Hinton proposes signal and time derivative of signal as the duplexed signals.
see also Bengio’s take https://arxiv.org/abs/1502.04156 STDP as gradient descent on a cost function similar to a denoising autoencoder. Authors also discuss biological limitations of backprop and suggest that it can be avoided by propagating “targets” through local training.
You’ll find in “Why Neurons Have Thousands of Synapses, a Theory of Sequence Memory in Neocortex” that top-down signals from other regions of cortex coming in on apical dendrites of pyramidal neurons are theorized to play a similar role as lateral input from basal dendrites in terms of causing NMDA dendritic spikes leading to predictive neuron states. So, in that way, top-down feedback is theorized to influence the predicted state for a column’s own input. Each cortical column is constantly predicting it’s own input and only it’s own input regardless of where exactly that input is coming from. Assuming a common cortical circuit, each cortical column has no way of knowing where it’s input is coming from.

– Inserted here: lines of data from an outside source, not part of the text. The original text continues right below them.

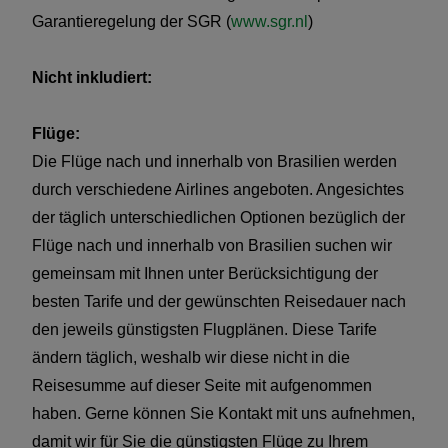
Garantieregelung der SGR (
www.sgr.nl
)
Nicht inkludiert:
Flüge:
Die Flüge nach und innerhalb von Brasilien werden
durch verschiedene Airlines angeboten. Angesichtes
der täglich unterschiedlichen Optionen bezüglich der
Flüge nach und innerhalb von Brasilien suchen wir
gemeinsam mit Ihnen unter Berücksichtigung der
besten Tarife und der gewünschten Reisedauer nach
den jeweils günstigsten Flugplänen. Diese Tarife
ändern täglich, weshalb wir diese nicht in die
Reisesumme auf dieser Seite mit aufgenommen
haben. Gerne können Sie Kontakt mit uns aufnehmen,
damit wir für Sie die günstigsten Flüge zu Ihrem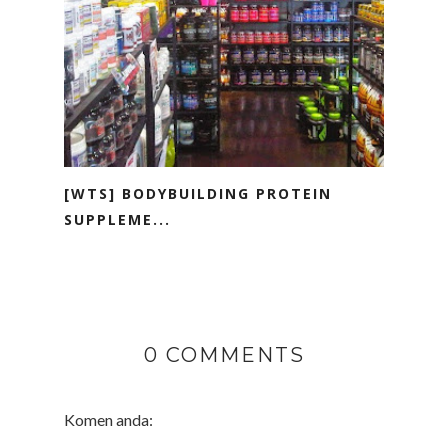
[WTS] BODYBUILDING PROTEIN
SUPPLEME...
0 COMMENTS
Komen anda: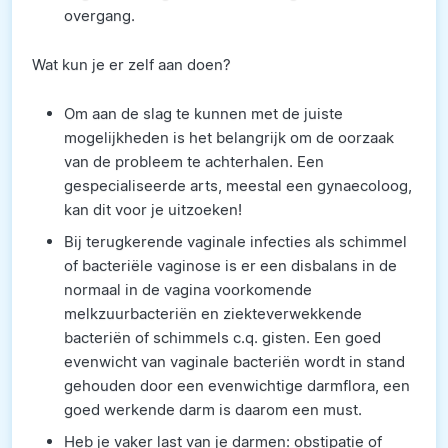
overgang.
Wat kun je er zelf aan doen?
Om aan de slag te kunnen met de juiste
mogelijkheden is het belangrijk om de oorzaak
van de probleem te achterhalen. Een
gespecialiseerde arts, meestal een gynaecoloog,
kan dit voor je uitzoeken!
Bij terugkerende vaginale infecties als schimmel
of bacteriële vaginose is er een disbalans in de
normaal in de vagina voorkomende
melkzuurbacteriën en ziekteverwekkende
bacteriën of schimmels c.q. gisten. Een goed
evenwicht van vaginale bacteriën wordt in stand
gehouden door een evenwichtige darmflora, een
goed werkende darm is daarom een must.
Heb je vaker last van je darmen: obstipatie of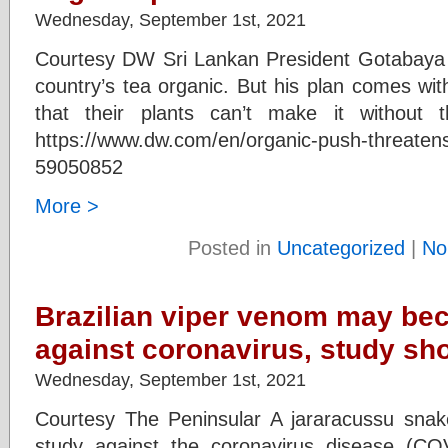
Wednesday, September 1st, 2021
Courtesy DW Sri Lankan President Gotabaya
country’s tea organic. But his plan comes wit
that their plants can’t make it without th
https://www.dw.com/en/organic-push-threatens
59050852
More >
Posted in
Uncategorized
|
No
Brazilian viper venom may beco
against coronavirus, study s
Wednesday, September 1st, 2021
Courtesy The Peninsular A jararacussu sna
study against the coronavirus disease (CO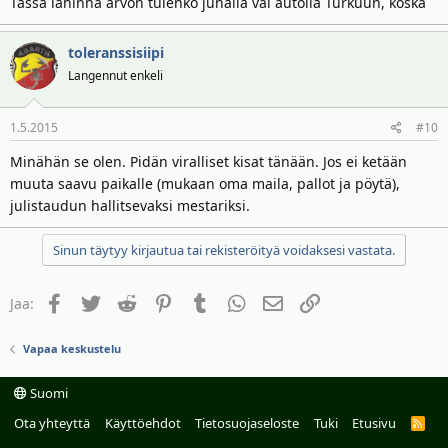
Tässä lähinnä arvon tulenko junalla vai autolla Turkuun, koska
toleranssisiipi
Langennut enkeli
1.5.2015
#10
Minähän se olen. Pidän viralliset kisat tänään. Jos ei ketään
muuta saavu paikalle (mukaan oma maila, pallot ja pöytä),
julistaudun hallitsevaksi mestariksi.
Sinun täytyy kirjautua tai rekisteröityä voidaksesi vastata.
Facebook
Twitter
Reddit
Pinterest
Tumblr
WhatsApp
Sähköposti
Linkki
Jaa:
Vapaa keskustelu
Suomi
Ota yhteyttä
Käyttöehdot
Tietosuojaseloste
Tuki
Etusivu
R
S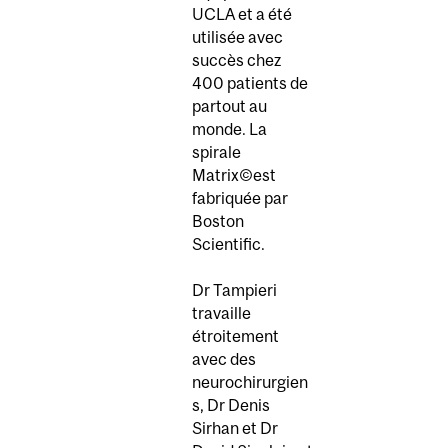
UCLA et a été
utilisée avec
succès chez
400 patients de
partout au
monde. La
spirale
Matrix©est
fabriquée par
Boston
Scientific.
Dr Tampieri
travaille
étroitement
avec des
neurochirurgien
s, Dr Denis
Sirhan et Dr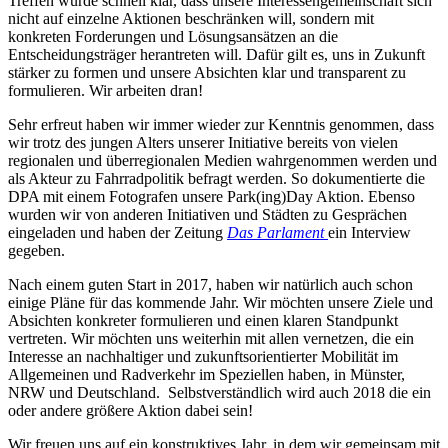
Treffen wurde schnell klar, dass unsere Interessengemeinschaft sich
nicht auf einzelne Aktionen beschränken will, sondern mit
konkreten Forderungen und Lösungsansätzen an die
Entscheidungsträger herantreten will. Dafür gilt es, uns in Zukunft
stärker zu formen und unsere Absichten klar und transparent zu
formulieren. Wir arbeiten dran!
Sehr erfreut haben wir immer wieder zur Kenntnis genommen, dass
wir trotz des jungen Alters unserer Initiative bereits von vielen
regionalen und überregionalen Medien wahrgenommen werden und
als Akteur zu Fahrradpolitik befragt werden. So dokumentierte die
DPA mit einem Fotografen unsere Park(ing)Day Aktion. Ebenso
wurden wir von anderen Initiativen und Städten zu Gesprächen
eingeladen und haben der Zeitung
Das Parlament
ein Interview
gegeben.
Nach einem guten Start in 2017, haben wir natürlich auch schon
einige Pläne für das kommende Jahr. Wir möchten unsere Ziele und
Absichten konkreter formulieren und einen klaren Standpunkt
vertreten. Wir möchten uns weiterhin mit allen vernetzen, die ein
Interesse an nachhaltiger und zukunftsorientierter Mobilität im
Allgemeinen und Radverkehr im Speziellen haben, in Münster,
NRW und Deutschland. Selbstverständlich wird auch 2018 die ein
oder andere größere Aktion dabei sein!
Wir freuen uns auf ein konstruktives Jahr, in dem wir gemeinsam mit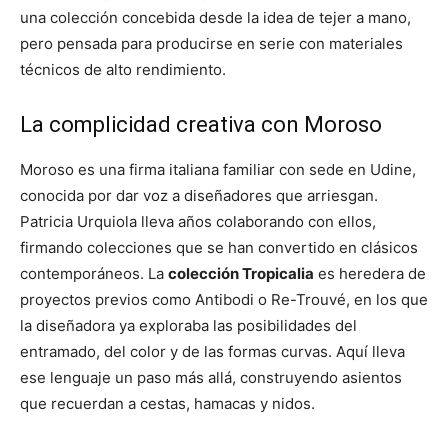
una colección concebida desde la idea de tejer a mano,
pero pensada para producirse en serie con materiales
técnicos de alto rendimiento.
La complicidad creativa con Moroso
Moroso es una firma italiana familiar con sede en Udine,
conocida por dar voz a diseñadores que arriesgan.
Patricia Urquiola lleva años colaborando con ellos,
firmando colecciones que se han convertido en clásicos
contemporáneos. La
colección Tropicalia
es heredera de
proyectos previos como Antibodi o Re-Trouvé, en los que
la diseñadora ya exploraba las posibilidades del
entramado, del color y de las formas curvas. Aquí lleva
ese lenguaje un paso más allá, construyendo asientos
que recuerdan a cestas, hamacas y nidos.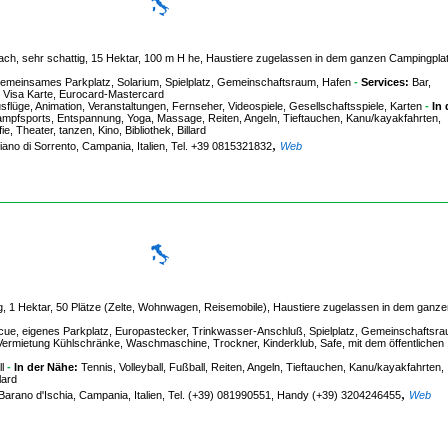
lach, sehr schattig, 15 Hektar, 100 m H he, Haustiere zugelassen in dem ganzen Campingplat
meinsames Parkplatz, Solarium, Spielplatz, Gemeinschaftsraum, Hafen
-
Services:
Bar,
n, Visa Karte, Eurocard-Mastercard
lüge, Animation, Veranstaltungen, Fernseher, Videospiele, Gesellschaftsspiele, Karten
-
In 
, Kampfsports, Entspannung, Yoga, Massage, Reiten, Angeln, Tieftauchen, Kanu/kayakfahrten,
 Theater, tanzen, Kino, Bibliothek, Billard
,
iano di Sorrento, Campania, Italien, Tel. +39 0815321832
Web
ig, 1 Hektar, 50 Plätze (Zelte, Wohnwagen, Reisemobile), Haustiere zugelassen in dem ganze
e, eigenes Parkplatz, Europastecker, Trinkwasser-Anschluß, Spielplatz, Gemeinschaftsr
 Vermietung Kühlschränke, Waschmaschine, Trockner, Kinderklub, Safe, mit dem öffentlichen
l
-
In der Nähe:
Tennis, Volleyball, Fußball, Reiten, Angeln, Tieftauchen, Kanu/kayakfahrten,
lard
,
 Barano d'Ischia, Campania, Italien, Tel. (+39) 081990551, Handy (+39) 3204246455
Web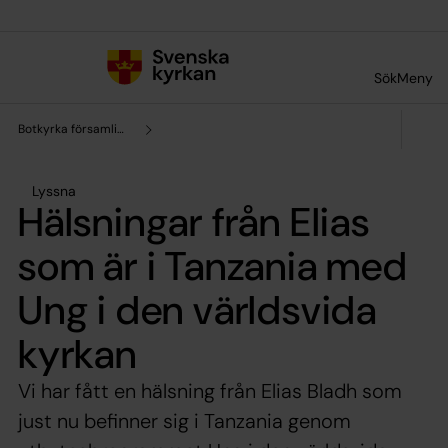
Till innehållet
Till undermeny
Sök
Meny
Botkyrka församling
Lyssna
Hälsningar från Elias
som är i Tanzania med
Ung i den världsvida
kyrkan
Vi har fått en hälsning från Elias Bladh som
just nu befinner sig i Tanzania genom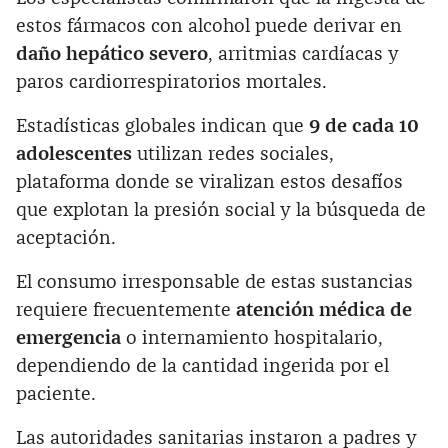
estos fármacos con alcohol puede derivar en
daño hepático severo
, arritmias cardíacas y
paros cardiorrespiratorios mortales.
Estadísticas globales indican que
9 de cada 10
adolescentes
utilizan redes sociales,
plataforma donde se viralizan estos desafíos
que explotan la presión social y la búsqueda de
aceptación.
El consumo irresponsable de estas sustancias
requiere frecuentemente
atención médica de
emergencia
o internamiento hospitalario,
dependiendo de la cantidad ingerida por el
paciente.
Las autoridades sanitarias instaron a padres y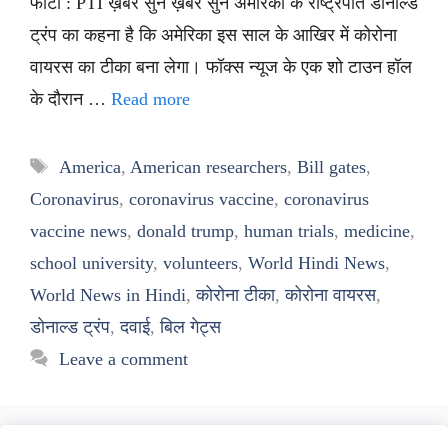
फोटो : PTI ख़बर सुनें ख़बर सुनें अमेरिका के राष्ट्रपति डोनाल्ड
ट्रंप का कहना है कि अमेरिका इस साल के आखिर में कोरोना
वायरस का टीका बना लेगा। फॉक्स न्यूज के एक शो टाउन हॉल
के दौरान …
Read more
Tags
America
,
American researchers
,
Bill gates
,
Coronavirus
,
coronavirus vaccine
,
coronavirus
vaccine news
,
donald trump
,
human trials
,
medicine
,
school university
,
volunteers
,
World Hindi News
,
World News in Hindi
,
कोरोना टीका
,
कोरोना वायरस
,
डोनाल्ड ट्रंप
,
दवाई
,
बिल गेट्स
Leave a comment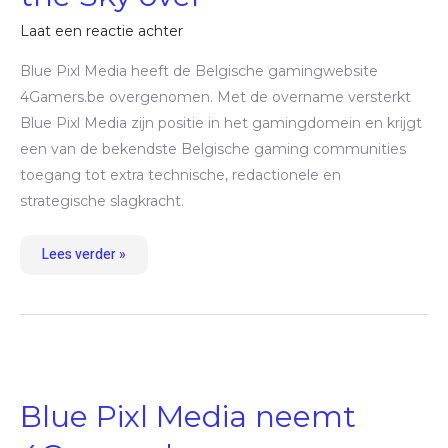
Laat een reactie achter
Blue Pixl Media heeft de Belgische gamingwebsite
4Gamers.be overgenomen. Met de overname versterkt
Blue Pixl Media zijn positie in het gamingdomein en krijgt
een van de bekendste Belgische gaming communities
toegang tot extra technische, redactionele en
strategische slagkracht.
Lees verder »
Blue
Pixl
Media
neemt
Blue Pixl Media neemt
4Gamers.be
over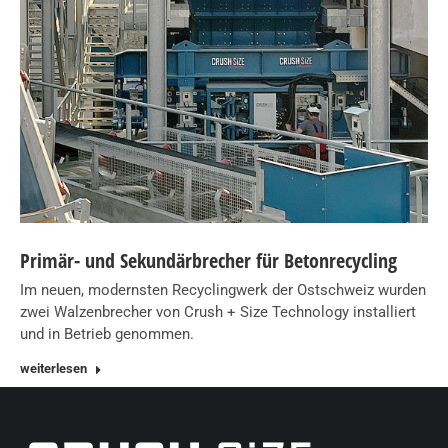
Primär- und Sekundärbrecher für Betonrecycling
Im neuen, modernsten Recyclingwerk der Ostschweiz wurden
zwei Walzenbrecher von Crush + Size Technology installiert
und in Betrieb genommen.
weiterlesen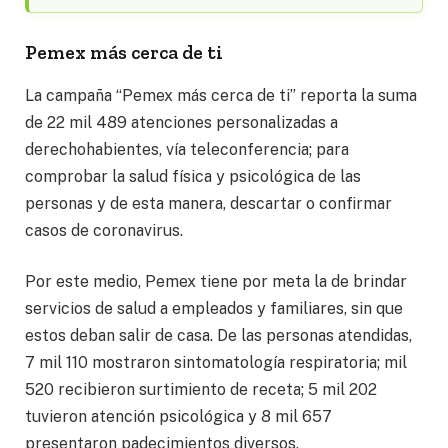
Pemex más cerca de ti
La campaña “Pemex más cerca de ti” reporta la suma
de 22 mil 489 atenciones personalizadas a
derechohabientes, vía teleconferencia; para
comprobar la salud física y psicológica de las
personas y de esta manera, descartar o confirmar
casos de coronavirus.
Por este medio, Pemex tiene por meta la de brindar
servicios de salud a empleados y familiares, sin que
estos deban salir de casa. De las personas atendidas,
7 mil 110 mostraron sintomatología respiratoria; mil
520 recibieron surtimiento de receta; 5 mil 202
tuvieron atención psicológica y 8 mil 657
presentaron padecimientos diversos.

Yes amazing work, DM is able to learn strong representations! Even jointed robot arms. It should be able to do a dog with jointed head, legs, and tail. How all we need to do is associate words with the representations.
If you check out the “three visual streams” paper they have a good temporal predictive cells based on the brain wave timing principle.
They break the wave into PLUS and MINUS phases where the plus phase is the upper layers forming an opinion about the “ground truth” of sensation and the minus phase (at the end) comparing a prediction in the lower layers to this ground truth.
The plumbing involves a pass through part of the pulvinar but that does not materially affect the basic mechanism of using timing of the wave to do temporal prediction.
They do take the outcome of this test and fire it back to the pulvinar to be distributed to other maps that are processing this same stream.
Why am I going on about this?
This particular pulvinar based/predictive mechanism is part of the only plausible scheme that I have seen that accomplishes the long sought goal of a biologically plausible back-prop behavior. If you are interested in this topic you owe it to yourself to do the hard work of reading the paper and references. Some very good stuff going on there.